### Your objective
Among the entries below, take the line with "Figure 13: T" and the line with "Figure 2: Roller-type isolation", and output them and every line between them exactly, with nothing else.

*** Entries shown Section Begins ***

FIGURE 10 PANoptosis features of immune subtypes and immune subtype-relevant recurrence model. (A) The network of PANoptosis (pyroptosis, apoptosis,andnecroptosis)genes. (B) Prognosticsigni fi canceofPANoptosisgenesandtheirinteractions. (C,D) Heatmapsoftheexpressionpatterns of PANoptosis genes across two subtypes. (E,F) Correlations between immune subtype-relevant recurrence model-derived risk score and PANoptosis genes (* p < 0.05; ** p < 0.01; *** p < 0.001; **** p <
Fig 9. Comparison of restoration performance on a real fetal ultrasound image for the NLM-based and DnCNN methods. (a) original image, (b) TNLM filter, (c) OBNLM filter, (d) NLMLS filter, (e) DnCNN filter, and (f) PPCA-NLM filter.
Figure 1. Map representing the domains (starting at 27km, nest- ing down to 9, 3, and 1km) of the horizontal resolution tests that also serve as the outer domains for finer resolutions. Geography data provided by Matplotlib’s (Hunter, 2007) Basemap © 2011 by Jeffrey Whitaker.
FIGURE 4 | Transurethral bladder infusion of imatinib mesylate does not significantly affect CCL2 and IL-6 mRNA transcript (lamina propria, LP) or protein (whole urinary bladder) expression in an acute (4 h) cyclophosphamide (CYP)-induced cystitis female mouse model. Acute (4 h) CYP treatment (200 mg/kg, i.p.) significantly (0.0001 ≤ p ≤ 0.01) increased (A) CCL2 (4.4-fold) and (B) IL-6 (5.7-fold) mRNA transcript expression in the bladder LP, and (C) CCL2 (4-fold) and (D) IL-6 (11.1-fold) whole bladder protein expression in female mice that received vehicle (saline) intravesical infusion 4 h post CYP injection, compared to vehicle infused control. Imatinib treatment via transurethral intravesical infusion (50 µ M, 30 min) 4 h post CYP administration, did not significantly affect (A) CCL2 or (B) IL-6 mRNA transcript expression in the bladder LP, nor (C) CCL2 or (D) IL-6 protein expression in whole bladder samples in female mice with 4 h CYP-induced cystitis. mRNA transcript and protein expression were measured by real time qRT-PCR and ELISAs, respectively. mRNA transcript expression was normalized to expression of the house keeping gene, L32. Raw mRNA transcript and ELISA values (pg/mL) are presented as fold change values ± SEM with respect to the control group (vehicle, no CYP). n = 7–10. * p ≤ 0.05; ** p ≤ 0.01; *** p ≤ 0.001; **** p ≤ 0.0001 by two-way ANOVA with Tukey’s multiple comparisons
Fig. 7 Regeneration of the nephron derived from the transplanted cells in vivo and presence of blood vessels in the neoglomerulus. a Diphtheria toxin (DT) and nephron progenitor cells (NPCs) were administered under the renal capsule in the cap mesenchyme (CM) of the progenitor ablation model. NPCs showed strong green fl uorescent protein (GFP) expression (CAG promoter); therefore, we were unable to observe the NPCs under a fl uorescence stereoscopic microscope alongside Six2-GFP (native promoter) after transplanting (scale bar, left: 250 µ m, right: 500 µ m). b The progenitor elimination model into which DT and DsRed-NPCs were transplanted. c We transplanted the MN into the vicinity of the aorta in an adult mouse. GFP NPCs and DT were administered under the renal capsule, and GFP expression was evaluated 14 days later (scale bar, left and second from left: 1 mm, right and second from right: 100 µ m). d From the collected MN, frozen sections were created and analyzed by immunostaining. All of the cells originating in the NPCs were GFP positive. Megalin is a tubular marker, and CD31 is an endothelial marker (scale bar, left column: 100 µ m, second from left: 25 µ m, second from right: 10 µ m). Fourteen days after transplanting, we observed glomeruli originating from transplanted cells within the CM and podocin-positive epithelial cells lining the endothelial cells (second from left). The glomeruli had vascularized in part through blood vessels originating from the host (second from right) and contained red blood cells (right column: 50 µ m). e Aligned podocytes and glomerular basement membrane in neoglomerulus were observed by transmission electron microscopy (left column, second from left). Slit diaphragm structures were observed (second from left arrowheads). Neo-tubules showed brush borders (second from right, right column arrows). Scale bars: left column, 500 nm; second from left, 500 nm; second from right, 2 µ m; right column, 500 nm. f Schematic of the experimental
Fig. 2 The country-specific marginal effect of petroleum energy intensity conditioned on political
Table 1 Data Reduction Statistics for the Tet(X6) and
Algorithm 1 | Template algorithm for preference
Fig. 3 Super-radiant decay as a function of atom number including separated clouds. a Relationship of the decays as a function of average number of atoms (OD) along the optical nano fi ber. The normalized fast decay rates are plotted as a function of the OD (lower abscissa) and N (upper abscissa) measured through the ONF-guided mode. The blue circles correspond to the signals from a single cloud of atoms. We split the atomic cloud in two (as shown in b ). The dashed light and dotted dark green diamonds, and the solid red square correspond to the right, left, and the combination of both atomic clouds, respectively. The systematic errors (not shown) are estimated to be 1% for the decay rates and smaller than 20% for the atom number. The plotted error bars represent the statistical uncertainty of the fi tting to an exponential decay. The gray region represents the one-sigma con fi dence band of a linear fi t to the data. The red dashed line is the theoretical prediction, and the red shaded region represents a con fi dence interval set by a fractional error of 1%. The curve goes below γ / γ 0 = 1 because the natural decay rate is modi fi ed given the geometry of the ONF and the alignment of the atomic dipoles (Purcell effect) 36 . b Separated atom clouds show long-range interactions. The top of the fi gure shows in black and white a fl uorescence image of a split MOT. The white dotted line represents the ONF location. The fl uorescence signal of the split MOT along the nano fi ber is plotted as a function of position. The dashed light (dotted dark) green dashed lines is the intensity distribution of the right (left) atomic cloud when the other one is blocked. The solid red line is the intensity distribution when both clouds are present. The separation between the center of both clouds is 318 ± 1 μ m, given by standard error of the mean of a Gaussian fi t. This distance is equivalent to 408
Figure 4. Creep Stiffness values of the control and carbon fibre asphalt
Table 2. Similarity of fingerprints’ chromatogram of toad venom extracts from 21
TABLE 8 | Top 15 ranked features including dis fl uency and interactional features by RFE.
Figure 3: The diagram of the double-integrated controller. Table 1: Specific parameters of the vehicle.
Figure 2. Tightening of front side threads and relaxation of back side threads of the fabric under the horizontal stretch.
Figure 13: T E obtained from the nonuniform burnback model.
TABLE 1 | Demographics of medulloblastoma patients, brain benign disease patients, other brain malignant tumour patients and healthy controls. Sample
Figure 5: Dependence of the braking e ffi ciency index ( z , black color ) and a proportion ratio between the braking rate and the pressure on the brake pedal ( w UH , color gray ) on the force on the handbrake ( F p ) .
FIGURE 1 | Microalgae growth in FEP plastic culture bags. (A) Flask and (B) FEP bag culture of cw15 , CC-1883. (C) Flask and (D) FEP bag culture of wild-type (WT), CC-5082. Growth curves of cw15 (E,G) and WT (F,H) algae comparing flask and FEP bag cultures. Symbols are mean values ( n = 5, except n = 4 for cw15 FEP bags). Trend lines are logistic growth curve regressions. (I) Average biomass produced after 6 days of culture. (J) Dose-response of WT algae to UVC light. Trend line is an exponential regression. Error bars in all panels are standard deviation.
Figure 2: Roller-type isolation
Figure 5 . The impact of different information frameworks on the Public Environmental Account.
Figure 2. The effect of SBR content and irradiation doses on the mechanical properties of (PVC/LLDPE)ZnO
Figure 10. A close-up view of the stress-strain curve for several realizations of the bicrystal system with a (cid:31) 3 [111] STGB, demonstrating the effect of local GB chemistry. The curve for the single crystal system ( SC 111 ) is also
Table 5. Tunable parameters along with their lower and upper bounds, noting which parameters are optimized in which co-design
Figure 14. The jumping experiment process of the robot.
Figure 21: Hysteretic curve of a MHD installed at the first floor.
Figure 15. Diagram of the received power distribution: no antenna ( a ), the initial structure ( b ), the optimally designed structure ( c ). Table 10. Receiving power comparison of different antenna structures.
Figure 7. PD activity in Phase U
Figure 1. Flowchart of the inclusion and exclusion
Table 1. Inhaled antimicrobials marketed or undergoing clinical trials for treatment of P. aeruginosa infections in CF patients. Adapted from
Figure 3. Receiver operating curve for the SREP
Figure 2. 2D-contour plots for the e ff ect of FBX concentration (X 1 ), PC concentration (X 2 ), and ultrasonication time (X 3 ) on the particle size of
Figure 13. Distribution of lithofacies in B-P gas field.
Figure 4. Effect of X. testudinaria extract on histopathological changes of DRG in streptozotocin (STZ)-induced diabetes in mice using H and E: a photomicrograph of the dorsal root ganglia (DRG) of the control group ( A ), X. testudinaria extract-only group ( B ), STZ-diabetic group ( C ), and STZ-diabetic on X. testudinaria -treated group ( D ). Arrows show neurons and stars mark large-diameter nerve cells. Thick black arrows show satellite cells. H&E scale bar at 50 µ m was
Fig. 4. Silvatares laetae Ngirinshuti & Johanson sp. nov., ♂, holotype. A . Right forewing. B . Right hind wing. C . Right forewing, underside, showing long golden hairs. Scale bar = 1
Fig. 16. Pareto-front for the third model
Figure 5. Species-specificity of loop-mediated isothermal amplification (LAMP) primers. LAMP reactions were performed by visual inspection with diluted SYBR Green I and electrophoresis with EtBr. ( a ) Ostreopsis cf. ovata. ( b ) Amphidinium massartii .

*** Entries shown Section Ends ***

### Response area
Figure 13: T E obtained from the nonuniform burnback model.
TABLE 1 | Demographics of medulloblastoma patients, brain benign disease patients, other brain malignant tumour patients and healthy controls. Sample
Figure 5: Dependence of the braking e ffi ciency index ( z , black color ) and a proportion ratio between the braking rate and the pressure on the brake pedal ( w UH , color gray ) on the force on the handbrake ( F p ) .
FIGURE 1 | Microalgae growth in FEP plastic culture bags. (A) Flask and (B) FEP bag culture of cw15 , CC-1883. (C) Flask and (D) FEP bag culture of wild-type (WT), CC-5082. Growth curves of cw15 (E,G) and WT (F,H) algae comparing flask and FEP bag cultures. Symbols are mean values ( n = 5, except n = 4 for cw15 FEP bags). Trend lines are logistic growth curve regressions. (I) Average biomass produced after 6 days of culture. (J) Dose-response of WT algae to UVC light. Trend line is an exponential regression. Error bars in all panels are standard deviation.
Figure 2: Roller-type isolation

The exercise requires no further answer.